Guie a mi caballo entre los dos hombres. Roger Nowell era una compañía grata y ahora reconozco que tal vez sentía un respeto reverencial por él, al carecer de figura paterna con quien compararlo. Era lo suficientemente mayor como para ser mi padre o el de Richard —o abuelo, incluso—, y dado que los nuestros habían fallecido tiempo atrás, trabamos amistad con él cuando Richard heredó Gawthorpe. Un día después de nuestra llegada se presentó a caballo cargado con tres faisanes y pasó toda la tarde con nosotros para explicarnos las particularidades del terreno y de todos y cada uno de sus habitantes. Éramos nuevos en esta zona del condado de Lancaster, con sus colinas onduladas, sus bosques umbríos y sus gentes extrañas, y él era un pozo de sabiduría. Roger, un conocido del difunto tío de Richard, en tiempos presidente del tribunal de Chester y el vínculo más cercano de la familia con la Corona, conocía a los Shuttleworth desde hacía años y se instaló en nuestra casa como un mueble heredado. Con todo, me gustó desde el instante en que lo conocí. Era ardiente y luminoso como una vela y su humor cambiante brindaba calidez y conocimiento allá donde fuera.

—Noticias de palacio: puede que el rey haya encontrado por fin un pretendiente para su hija —anunció Roger.

Al oírnos, los perros de caza se enrabietaron en sus jaulas. Los sacaron y se pusieron a revolotear y a jadear en torno a las patas de los caballos.

—¿Quién es?

—Federico V, el conde del Palatinado del Rin. Llegará a Inglaterra a finales de año y con suerte pondrá fin al desfile de bufones que aspiran a la mano de la princesa.
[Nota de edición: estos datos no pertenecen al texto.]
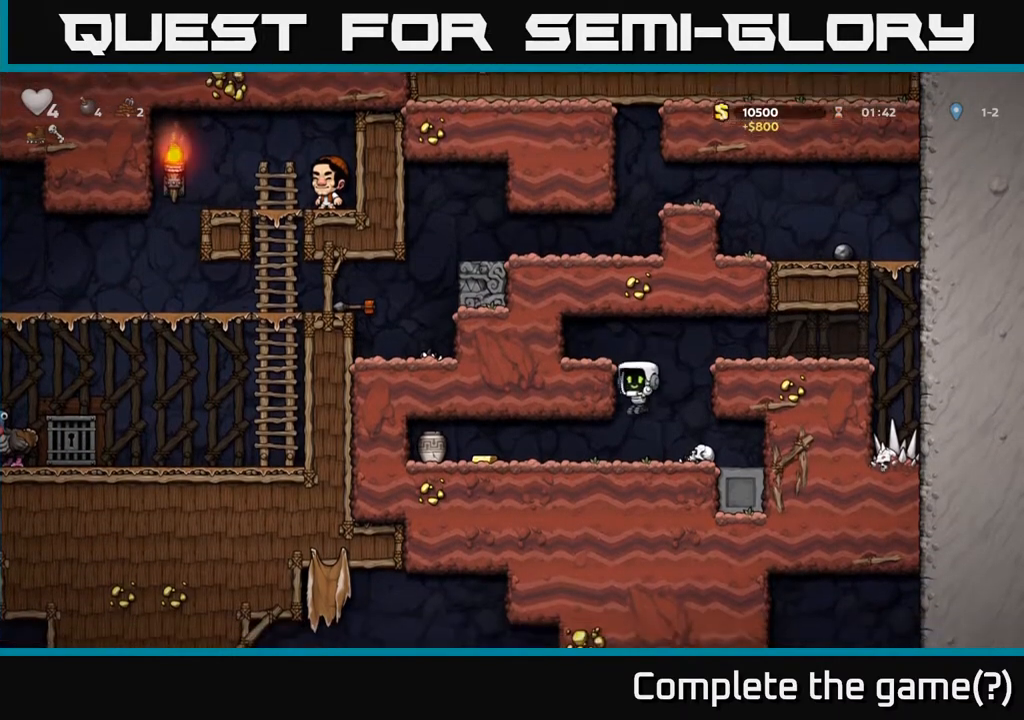
{"buttons": ["DPAD_LEFT"], "left_stick": "center", "right_stick": "center", "events": [[150, "DPAD_LEFT", "up"], [367, "DPAD_LEFT", "down"]]}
—¿Asistiréis a la boda? —pregunté.

—Eso espero. Será la más grande que el reino haya visto en muchos años.

—¿Y qué tipo de vestido llevará la princesa? —pensé en voz alta.

Con los ladridos de los perros, Roger no me oyó y salió del patio con Richard para dar comienzo a la cacería. Al ver que los sabuesos iban atados, comprendí que la presa sería dura y me arrepentí de no haber preguntado antes. Un venado acorralado, embistiendo con la cornamenta y los ojos en blanco, no era una estampa agradable; habría preferido casi cualquier otra cosa. Me planteé dar media vuelta, pero ya estábamos en el bosque, así que piqué a mi caballo para continuar hacia delante. Edmund, el mozo, nos hacía de fusta cabalgando junto a los perros. Mientras avanzábamos entre los árboles, capté retazos de su conversación furtiva y los seguí en silencio, aguzando el oído. Una imagen del día anterior me vino a la mente: la sangre derramada, los ojos vidriosos y aquella extraña mujer de cabello dorado.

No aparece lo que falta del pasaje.